Hay políticos con ‘olfato’. Son esos que viven siempre alerta y antes de tomar una decisión, levantan el dedo para saber hacia donde sopla el viento de la opinión pública.
Existen también los que no se mueven obsesionados con las encuestas. Son esos, realmente raros, que tienen principios claros y una idea meridiana de lo que hay que hacer para arreglar las cosas.
Son tan pocos, tan inusuales en el panorama, que ni se cómo nos referimos a ellos. En cualquier caso, tengo la impresión de que Manuel Valls es uno de esos escasos especímenes.
El primer ministro francés, quien como titular de Interior, era uno de los ministros más apreciados del anterior Ejecutivo, ha perdido 20 puntos en el índice de popularidad en los escasos 150 días que lleva en el cargo.
Ni siquiera ha pestañeado. El tipo, que a pesar del aspecto juvenil tiene ya 52 años y se ha baqueteado, escalón a escalón, en la gestión municipal y las feroces batallas internas del Partido Socialista francés, no parece dispuesto a bajar el pistón.
Todo lo contrario. Llegó para hacer reformas y las hará o saldrá del cargo ‘con los pies por delante’.
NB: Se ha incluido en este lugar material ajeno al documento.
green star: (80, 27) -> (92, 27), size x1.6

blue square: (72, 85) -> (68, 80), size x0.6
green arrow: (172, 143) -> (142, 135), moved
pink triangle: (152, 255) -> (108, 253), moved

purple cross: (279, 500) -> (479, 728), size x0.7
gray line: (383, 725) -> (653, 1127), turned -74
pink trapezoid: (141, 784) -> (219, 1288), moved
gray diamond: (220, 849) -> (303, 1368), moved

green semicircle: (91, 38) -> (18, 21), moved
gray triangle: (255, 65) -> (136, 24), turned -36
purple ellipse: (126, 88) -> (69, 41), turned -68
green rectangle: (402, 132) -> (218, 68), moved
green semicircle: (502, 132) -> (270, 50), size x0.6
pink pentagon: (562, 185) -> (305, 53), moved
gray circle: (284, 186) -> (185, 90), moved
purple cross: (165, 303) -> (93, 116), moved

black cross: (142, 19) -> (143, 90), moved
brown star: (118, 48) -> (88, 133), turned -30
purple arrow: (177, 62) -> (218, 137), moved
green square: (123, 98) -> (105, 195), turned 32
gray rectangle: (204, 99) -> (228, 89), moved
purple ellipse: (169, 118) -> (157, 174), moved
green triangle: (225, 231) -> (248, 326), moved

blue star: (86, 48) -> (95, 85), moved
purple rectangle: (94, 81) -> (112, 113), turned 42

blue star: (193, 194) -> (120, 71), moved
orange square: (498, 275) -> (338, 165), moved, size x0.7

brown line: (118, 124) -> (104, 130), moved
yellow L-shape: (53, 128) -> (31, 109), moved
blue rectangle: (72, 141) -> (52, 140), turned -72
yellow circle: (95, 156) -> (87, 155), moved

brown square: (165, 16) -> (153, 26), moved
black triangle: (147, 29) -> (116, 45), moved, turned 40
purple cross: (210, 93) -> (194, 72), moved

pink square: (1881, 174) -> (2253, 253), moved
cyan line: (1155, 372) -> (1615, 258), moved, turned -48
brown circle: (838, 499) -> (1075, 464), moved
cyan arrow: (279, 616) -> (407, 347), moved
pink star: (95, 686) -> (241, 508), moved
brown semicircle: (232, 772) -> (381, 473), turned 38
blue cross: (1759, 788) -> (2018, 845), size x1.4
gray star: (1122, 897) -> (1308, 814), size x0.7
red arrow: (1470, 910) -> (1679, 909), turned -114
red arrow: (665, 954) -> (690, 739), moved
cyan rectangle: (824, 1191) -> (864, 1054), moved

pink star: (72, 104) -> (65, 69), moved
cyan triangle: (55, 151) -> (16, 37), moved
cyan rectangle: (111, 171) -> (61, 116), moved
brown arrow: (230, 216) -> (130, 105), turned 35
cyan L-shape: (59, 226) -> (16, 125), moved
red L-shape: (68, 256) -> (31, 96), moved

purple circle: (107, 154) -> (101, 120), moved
Valls fue nombrado primer ministro el pasado 1 de abril, tras la debacle socialista en las elecciones municipales, y montó a su alrededor un Gobierno de compromiso, en el que figuraron rostros conocidas como el de Ségolène Royal y buena parte de los ministros que ya estaban en el gabinete.
Tras anunciar que Francia no puede vivir más tiempo encima de sus posibilidades, Valls presentó los mayores recortes del gasto público de la moderna historia del país. Lo hizo a contrapelo, con la oposición encabritada y el PS fracturado.
Visto como pintan las cosas en la calle, la presión de los sindicatos y el tono de los sondeos, podía habérsela envainado un poco y asumir la tesis de los ministros ‘izquierdistas’.
En lugar de eso se los ha cargado y sigue adelante. Sin sacar el dedo.